On Tuesday, I wrote about what I thought was one of the most instances of correlation I’d ever seen a study try to make. After all, they tried to make the case that the lack of a gun purchasing permit requirement somehow led to more gun thefts.
Pretty insane if you think about it.
I didn’t really expect to see anything top that one for a good, long while.
Instead, I came across one the very next day that might be even dumber.
While firearm ownership can be a polarizing issue, the topic of safety, especially in regard to children, is a high priority for everyone. Lately, this priority of firearm safety has caught the eye of the Firearm Exposure Research Team at Harvard Chan School of Public Health.
The Harvard researchers recently posted an environmental research study in Science Direct called, “Firearm licenses associated with elevated pediatric blood lead levels in Massachusetts.”
On the surface, this study suggests this group cares about possible issues resulting from the mixing of firearms and children; however, a closer look exposes their biases against firearm ownership.
Bias-Driven Research
This “study” sought to determine an association between, “firearm-related lead exposure and pediatric blood lead levels.” The methodology utilized by the researchers leaves little confidence in their ability to report without bias and true correlation.
The team collected firearm licensing information from the Massachusetts Departments of Public Health and Criminal Justice Information Services and overlapped pediatric blood lead level data for the corresponding areas in 2017.
Using these factors alone, the researchers concluded that ownership of a firearm is a contributing factor in pediatric blood lead levels. The researchers assert that mere happenstance of Americans legally owning firearms results in lead exposure. This is somehow enough evidence for the folks at Harvard.
Now, can that actually be right? I mean, I get using licensing data to determine gun ownership–it’s not really accurate since it doesn’t account for illegal guns, but good luck trying to quantify that–but to make the leap that it’s associated with lead levels in children?
Well, I clicked the link to look at their methodology. Surely there was something there to explain it.
Well, there isn’t. (From the link in the quote above):
Using data available through the Massachusetts Departments of Public Health and Criminal Justice Information Services, we examined the association between active class A firearm licenses in a community with the prevalence of elevated blood lead levels in children aged 0–4. Correlational and hierarchical multiple regression analyses were conducted with potential confounders and other exposures such as lead paint, lead in water, presence of firing ranges, and social, economic, and occupational variables.
The question they fail to answer, though, is how.
Yes, lead is a part of ammunition, but I fail to see how the mere presence of ammunition in the home somehow results in elevated levels of lead in pediatric patients. I mean, are Massachusetts parents letting their kids teethe on non-jacketed ammunition or something?
Seriously, it makes no sense…mostly because that’s not what’s happening.
What they really found was that in a community with a lot of gun licenses, there was also a tendency to see more elevated blood levels in pediatric patients. At least, that better be what they found because if not, the state provided personal data to researchers that allowed them to line up gun owners with their kids, and that would be a huge problem.
But that doesn’t appear to be the case. Instead, they simply saw a correlation across an entire community.
In other words, they can’t even show that it’s a gun in the same home. So how can they make that link?
Honestly, I think they were looking for something and were determined to find it.
First, you don’t look at something like this out of idle curiosity. It’s too niche for that. This is someone who was looking to try and make a link. Then they use “regression analyses” to rule out the plethora of other factors, which means they used math to discount far more obvious sources in a way that may also allow a researcher’s biases to play a factor.

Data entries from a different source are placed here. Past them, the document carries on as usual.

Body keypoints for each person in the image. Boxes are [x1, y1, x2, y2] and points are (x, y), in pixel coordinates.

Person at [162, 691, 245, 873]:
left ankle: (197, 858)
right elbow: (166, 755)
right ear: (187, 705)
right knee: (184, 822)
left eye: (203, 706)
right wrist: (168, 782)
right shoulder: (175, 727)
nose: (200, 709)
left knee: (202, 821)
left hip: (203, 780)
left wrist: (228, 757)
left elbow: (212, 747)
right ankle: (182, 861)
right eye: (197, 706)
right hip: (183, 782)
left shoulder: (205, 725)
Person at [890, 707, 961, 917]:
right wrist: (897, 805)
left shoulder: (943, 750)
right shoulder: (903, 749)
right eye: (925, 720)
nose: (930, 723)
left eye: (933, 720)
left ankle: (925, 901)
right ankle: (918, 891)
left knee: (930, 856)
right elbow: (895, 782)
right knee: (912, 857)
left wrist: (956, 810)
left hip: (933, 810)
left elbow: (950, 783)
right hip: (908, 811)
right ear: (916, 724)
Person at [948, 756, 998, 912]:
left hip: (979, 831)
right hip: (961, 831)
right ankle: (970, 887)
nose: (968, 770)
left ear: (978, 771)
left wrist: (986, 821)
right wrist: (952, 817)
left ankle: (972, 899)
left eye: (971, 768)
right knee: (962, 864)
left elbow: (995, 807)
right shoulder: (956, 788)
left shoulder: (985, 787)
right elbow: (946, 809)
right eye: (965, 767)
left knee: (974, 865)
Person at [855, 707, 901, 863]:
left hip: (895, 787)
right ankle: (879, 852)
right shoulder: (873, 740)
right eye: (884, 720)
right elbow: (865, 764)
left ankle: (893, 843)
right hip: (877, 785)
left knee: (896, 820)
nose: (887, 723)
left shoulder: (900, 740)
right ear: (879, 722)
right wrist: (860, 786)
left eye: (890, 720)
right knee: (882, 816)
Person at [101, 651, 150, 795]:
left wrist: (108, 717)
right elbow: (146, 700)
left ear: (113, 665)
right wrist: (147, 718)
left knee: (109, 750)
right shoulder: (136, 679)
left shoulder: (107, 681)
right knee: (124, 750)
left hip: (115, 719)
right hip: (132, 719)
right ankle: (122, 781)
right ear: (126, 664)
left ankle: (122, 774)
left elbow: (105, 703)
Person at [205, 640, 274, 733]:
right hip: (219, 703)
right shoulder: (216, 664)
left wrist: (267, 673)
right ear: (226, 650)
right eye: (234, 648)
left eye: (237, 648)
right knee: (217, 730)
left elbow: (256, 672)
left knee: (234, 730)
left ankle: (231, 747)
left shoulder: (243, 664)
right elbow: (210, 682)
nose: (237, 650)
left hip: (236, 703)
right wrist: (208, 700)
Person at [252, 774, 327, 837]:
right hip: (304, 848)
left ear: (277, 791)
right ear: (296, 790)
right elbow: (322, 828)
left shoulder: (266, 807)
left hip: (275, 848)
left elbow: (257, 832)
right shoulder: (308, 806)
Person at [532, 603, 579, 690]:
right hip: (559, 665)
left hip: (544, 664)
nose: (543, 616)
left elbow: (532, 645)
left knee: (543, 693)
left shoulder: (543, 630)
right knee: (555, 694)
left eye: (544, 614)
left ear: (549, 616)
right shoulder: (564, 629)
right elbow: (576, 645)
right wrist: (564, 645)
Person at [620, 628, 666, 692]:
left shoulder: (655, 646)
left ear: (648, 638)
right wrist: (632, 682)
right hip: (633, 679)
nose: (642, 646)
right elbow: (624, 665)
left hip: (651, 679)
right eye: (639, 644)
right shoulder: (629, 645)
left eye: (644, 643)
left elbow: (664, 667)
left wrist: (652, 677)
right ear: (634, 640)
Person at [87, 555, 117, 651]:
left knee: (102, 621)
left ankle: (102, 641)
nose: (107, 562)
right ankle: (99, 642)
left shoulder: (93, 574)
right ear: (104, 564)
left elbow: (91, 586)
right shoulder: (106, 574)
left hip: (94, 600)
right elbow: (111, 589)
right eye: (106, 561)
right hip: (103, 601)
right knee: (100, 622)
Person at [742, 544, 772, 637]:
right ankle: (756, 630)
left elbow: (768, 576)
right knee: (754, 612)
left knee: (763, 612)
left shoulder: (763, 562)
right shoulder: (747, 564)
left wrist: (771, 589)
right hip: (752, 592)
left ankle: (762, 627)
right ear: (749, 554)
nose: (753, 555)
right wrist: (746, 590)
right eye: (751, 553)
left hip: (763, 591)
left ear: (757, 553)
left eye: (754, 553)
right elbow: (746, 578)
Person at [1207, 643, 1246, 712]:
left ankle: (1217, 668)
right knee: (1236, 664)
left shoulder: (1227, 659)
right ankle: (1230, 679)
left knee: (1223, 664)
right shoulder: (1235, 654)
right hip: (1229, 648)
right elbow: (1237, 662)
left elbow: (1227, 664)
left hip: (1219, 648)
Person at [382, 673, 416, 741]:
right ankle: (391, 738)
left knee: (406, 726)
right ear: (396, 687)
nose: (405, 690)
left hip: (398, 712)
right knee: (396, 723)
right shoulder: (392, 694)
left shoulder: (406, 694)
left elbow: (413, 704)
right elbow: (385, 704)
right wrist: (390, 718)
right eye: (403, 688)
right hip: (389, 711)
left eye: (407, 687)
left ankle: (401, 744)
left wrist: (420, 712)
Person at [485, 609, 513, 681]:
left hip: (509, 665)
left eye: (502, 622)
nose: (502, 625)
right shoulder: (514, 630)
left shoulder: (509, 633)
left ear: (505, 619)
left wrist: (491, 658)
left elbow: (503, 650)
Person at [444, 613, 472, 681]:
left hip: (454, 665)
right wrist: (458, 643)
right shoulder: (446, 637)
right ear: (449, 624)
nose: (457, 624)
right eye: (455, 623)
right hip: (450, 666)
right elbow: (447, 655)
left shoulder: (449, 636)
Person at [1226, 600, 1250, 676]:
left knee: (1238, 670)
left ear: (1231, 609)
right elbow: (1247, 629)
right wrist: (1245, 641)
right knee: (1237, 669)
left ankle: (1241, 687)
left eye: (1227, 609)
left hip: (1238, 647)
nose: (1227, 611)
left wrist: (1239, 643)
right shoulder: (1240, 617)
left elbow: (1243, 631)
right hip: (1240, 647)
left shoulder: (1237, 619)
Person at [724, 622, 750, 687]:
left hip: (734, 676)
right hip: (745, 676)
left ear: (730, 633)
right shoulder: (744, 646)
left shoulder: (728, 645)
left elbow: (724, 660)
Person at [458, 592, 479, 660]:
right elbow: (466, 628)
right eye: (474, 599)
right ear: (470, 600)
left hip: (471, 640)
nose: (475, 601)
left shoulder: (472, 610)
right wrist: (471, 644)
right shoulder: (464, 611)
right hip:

Additionally, those other factors need to be looked at. Are gun-owning communities also older ones where there’s a higher chance of lead paint than the norm? Maybe there are more gun ranges than average? There are a number of other factors that the researchers claim they accounted for, but that they likely did so in a way that allowed the correlation to remain high.
Yet as they should be well aware, correlation doesn’t equal causation. A high level of lawful gun ownership doesn’t have any mechanism that would really create high levels of lead in a given community. Even with lead being a common material used in ammunition, it’s generally jacketed with copper or part of a hollow point. In either instance, the lead is covered in such a way as to minimize exposure.
So while they want to beat the alarm drum about this, provide yet another reason that guns are supposedly bad, they had better be ready to show us just how this happens and they damn well need to show us the math the used to “regress” the numbers.